At the beginning of the book and our play, the injured Athos, who’s just been handed d’Artagnan’s mother’s salve, says to the youth: “By my faith, this is the proposition of a perfect knight. In the days of Charlemagne, every man of honor spoke as you do. Unfortunately, young man, we do not live in the times of that great emperor, but in those of Cardinal Richelieu.” The Age of Chivalry, embodied by the musketeers, was being replaced by the Age of Politics.
A side note: why are characters so associated with the sword called musket-eers? Muskets, we found out, were developed to pierce armor and were used at this time side by side with the sword. (The term “lock, stock and barrel” refers to the main parts of a musket.) So to give the musket its due, we included the laborious step-by-step instructions on loading and firing the gun.
Another important decision we made after some trial and error was not to use a narrator. This device, adopted by many adaptors of fiction to drama, just seemed to slow the story down for us. Why not keep the action moving forward by absorbing any needed exposition into the dialogue itself?

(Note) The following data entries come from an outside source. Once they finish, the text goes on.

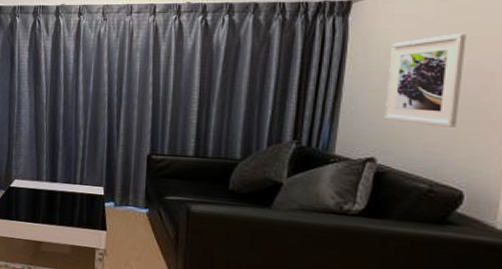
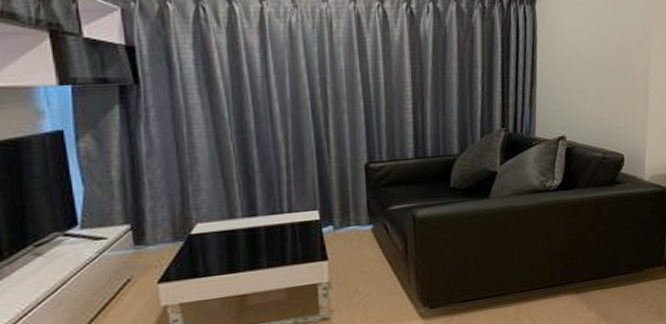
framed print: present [384,32,466,128] -> none [568,20,617,102]

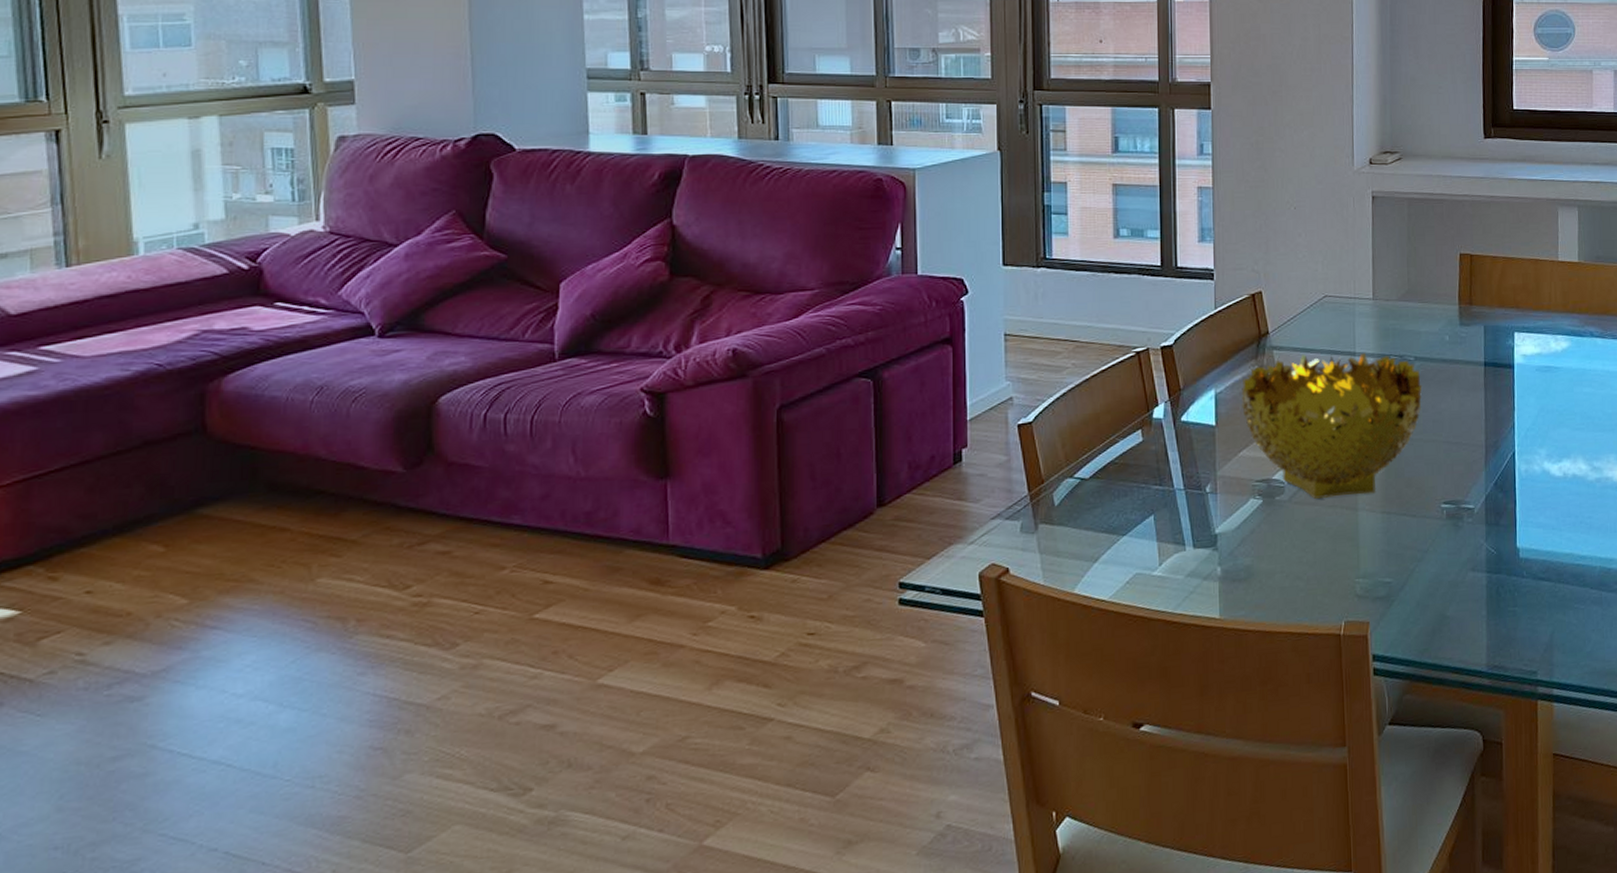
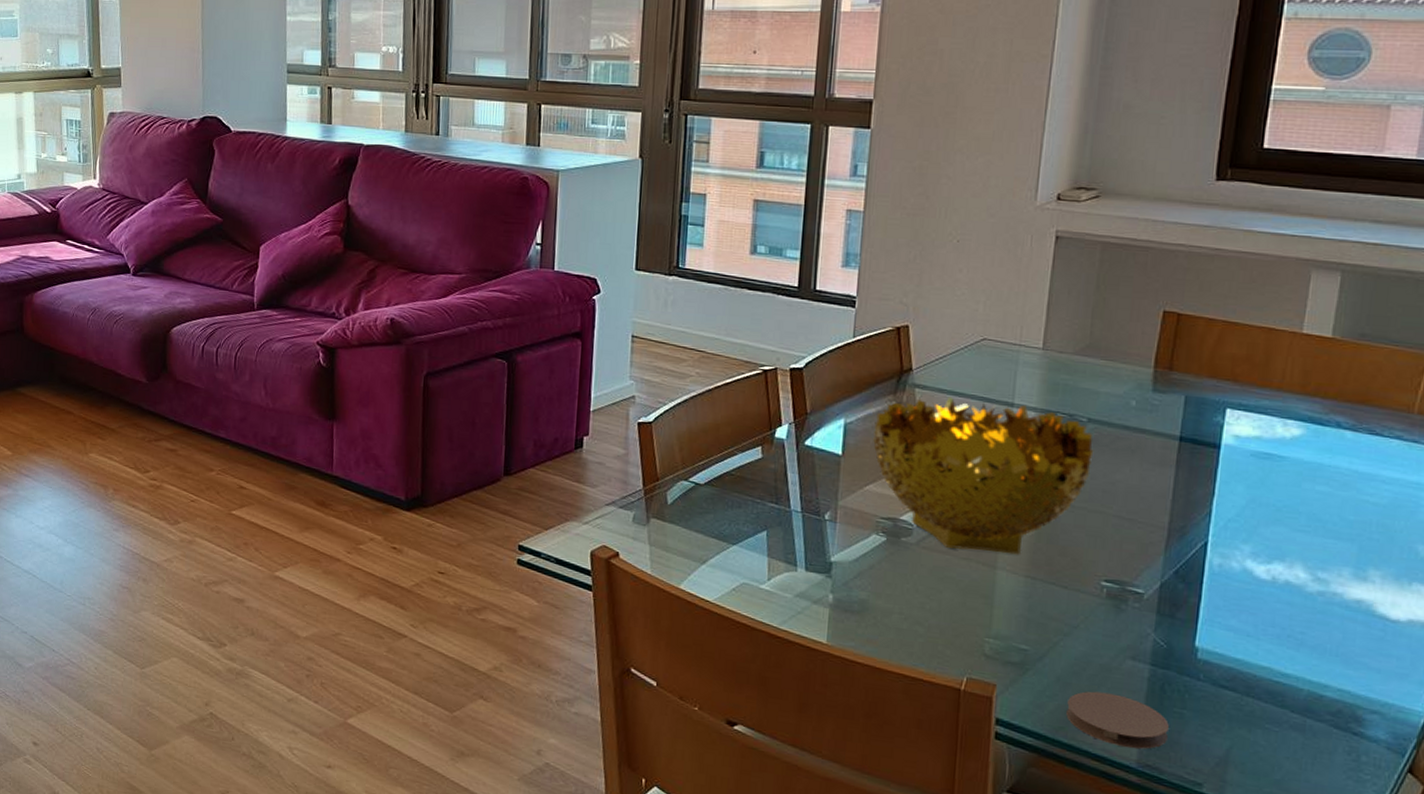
coaster: none [1427,606,1507,655] -> present [1066,691,1169,749]

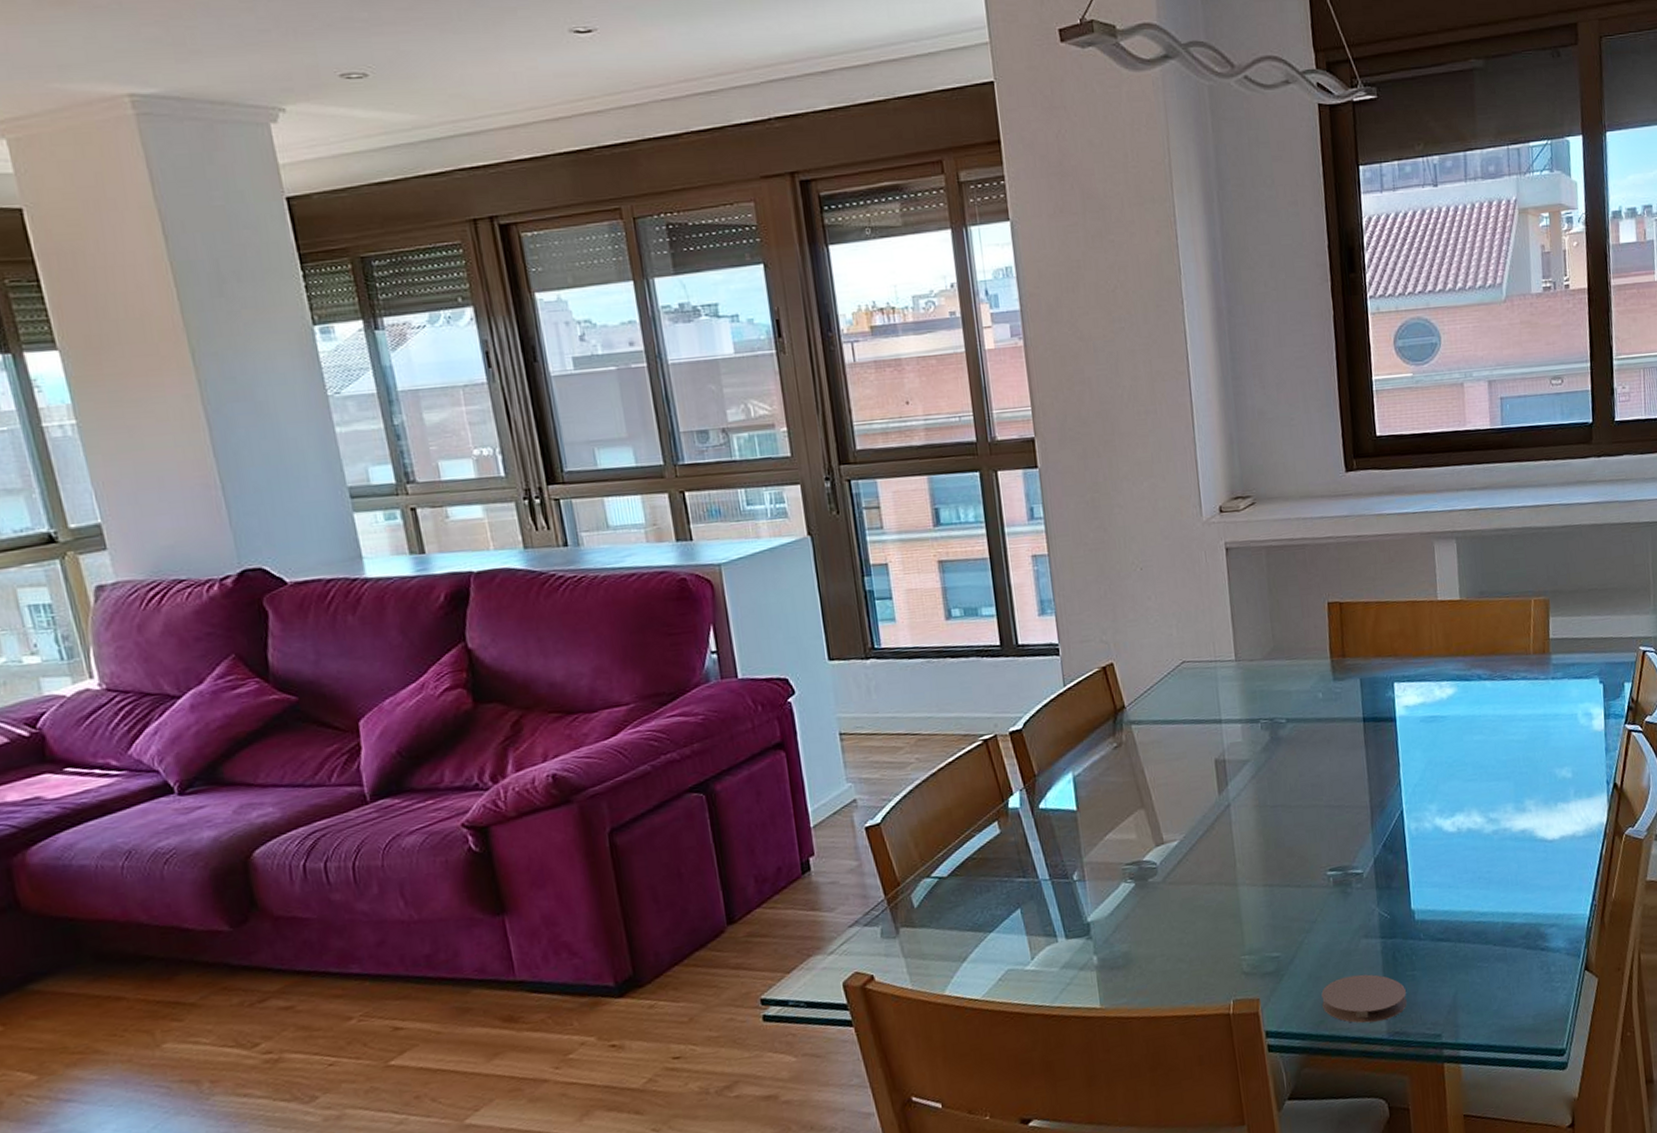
decorative bowl: present [873,397,1094,555] -> none [1101,718,1298,877]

“Show, not tell” became our watchword.
And then there were the scene transitions. Shakespeare’s convention when changing scenes was to have each new scene start with new characters, which left open the possibility for change of place or time between the exit of one group and entrance of another. Because of our focus on d’Artagnan, he often appeared at the end of one scene and at the start of another. That fact, along with our desire to keep the story flowing while resetting the stage, led us to one of our biggest inventions—what we came to call “the nugget.”
We decided to find bits of authentic period text to insert in these junctures—text that related thematically to the scene we were moving in or out of. Inserted as a buffer between the scenes, the “nuggets,” through a sort of dramatic sleight of hand, give the illusion that the play is advancing full steam ahead even though set pieces might be coming or going.
Of course we relied on the counsel of experts wherever we could find them. There is one moment at the end of the play, silent but powerful, that was inspired by the ten-year-old son of one my collaborators. At the conclusion of the first big sword fight, d’Artagnan is stripped of his father’s sword by the Cardinal’s men. Leaping ahead to the end of the play, d’Artagnan, as written in the book, receives a lieutenancy from the Cardinal and leaves his office. Our budding dramaturg asked us why he didn’t get his father’s sword back, now that he had made peace with the Cardinal. So, thanks to one boy’s narrative instincts, that is now exactly what happens.
Speaking of my collaborators, it seemed only fitting that there were three of us. We each brought our own unique perspective to the table: Linda, the actress, had a particular gift for writing dialogue; Penny, the director, kept her eye on the big picture and staging issues; I, as the dramaturg, concerned myself with structure and editing. In practice, our roles were more fluid than this, but our three-pronged partnership provided a stable footing and a built-in critical sounding board for the project.
So, if you feel so inspired, pick up Dumas’ novel and give it a go. The book may be long, but it’s a fast and fun read. Close your eyes and dream up your own personal adaptation. What would you keep, toss, add or change? How would you cast it? And perhaps most importantly, how would you handle the horses?